However, on my second visit to Paris last week I was determined to find some unknown faces of the metropolitan, faces that haven’t been brought down as stereotypes and clichés in numerous guides. Thanks to my thorough lack of orientation, I started at the Parc des Buttes-Chaumont in the city’s Eastern part and came out in Belleville. I was stunned by the solitude that I’ve actually only known from London parks such as Primrose Hill or Hampstead Heath. Kids were screaming while playing with their dogs, parents laid there with their headphones and a decent amount of beer and students were sunbathing at the nearby lake.

Belleville, the ward that is just about to get transformed into a young and explosive French equivalent to Kreuzberg, is bristling with revolutionary energy and has absolutely nothing in common with some of the central tourist attractions that are responsible for Paris’s reputation. Belleville is full of life, it’s full of truth, you get that impression with every step you take. “Prolétariat offensive” is spread over some of the walls, there are numerous appeals for demonstrations. The class society apparently is still deeply rooted within their daily lives. A working day is described as endlessly boring and pointless. The youth who lives in Belleville deeply despises “le quartier des riches.” But it’s not just a young generation trying to find themselves within a world that moves faster with every day that goes by. They have a reason to be scared. Some of the real-estate moguls are winding the profitable chance that their streets stand for, they could take their creative platform along with their home away any second.

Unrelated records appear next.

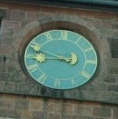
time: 8:48
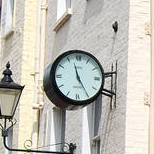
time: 11:24
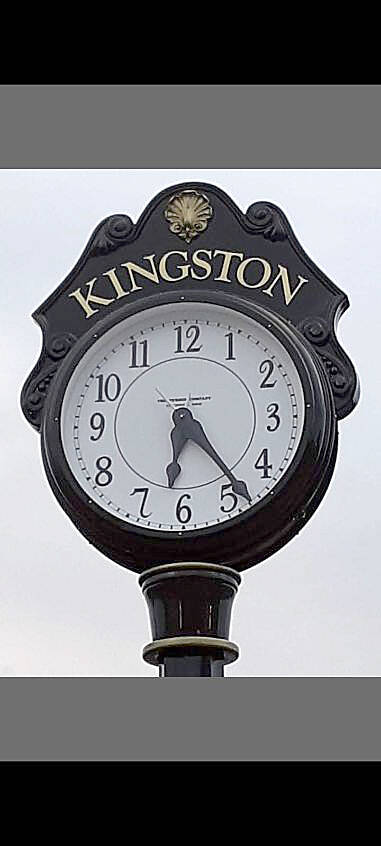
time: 6:23
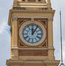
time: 12:05
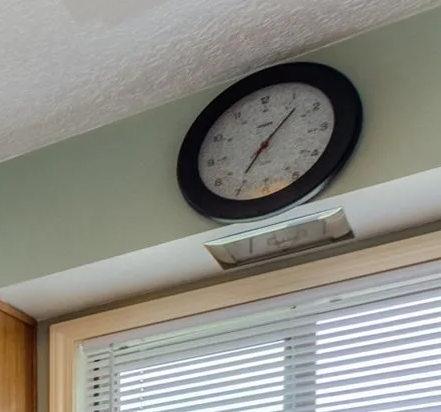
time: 7:07
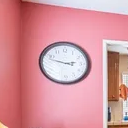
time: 2:47
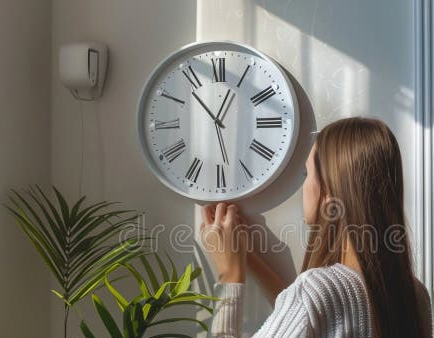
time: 12:53
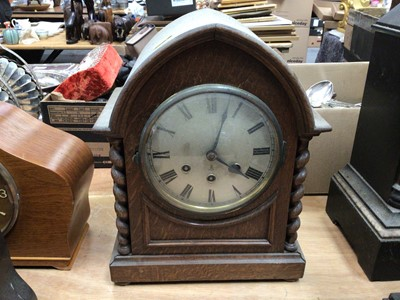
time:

“Hey girl, come here, take a photo of my sexy friend laying in a truck!” is one guy shouting across the street. There’s not only me bursting out laughing when I see how much fun he has kidding his mate, there is also a young man laying on loads of boxes, casually talking to passengers. The extraordinarily creative shouts from dodgy old men such as “Ohh I love your skirt, I’d love it even more if it was a little shorter” weren’t as amusing but hey, you can’t have everything…

There is a group of guys hanging out and listening to dirty French rap (another thing that I probably can’t get used to) on the platform from where you have a brilliant overview on estate buildings in the East but also on the Eiffel Tower (if you look hard enough on the photo, you’ll spot it somewhere in the background!) That would be the point where I get reminded that I’m still in Paris, after all.

Belleville feels more approachable than the rest of the capital. It’s angry, it severly hates the capitalist government and it’s not necessarily pretty. The Easter part got some kind of rough aftertaste and yet it’s the oasis of the city. It fuels the character of the young generation that lives all over Paris and in spite of everything, that’s exactly what makes a city special and worthwhile to spend time there.

However, if you happen to visit Belleville, don’t forget your smile and your sense of humour as you usually won’t need both in the city centre…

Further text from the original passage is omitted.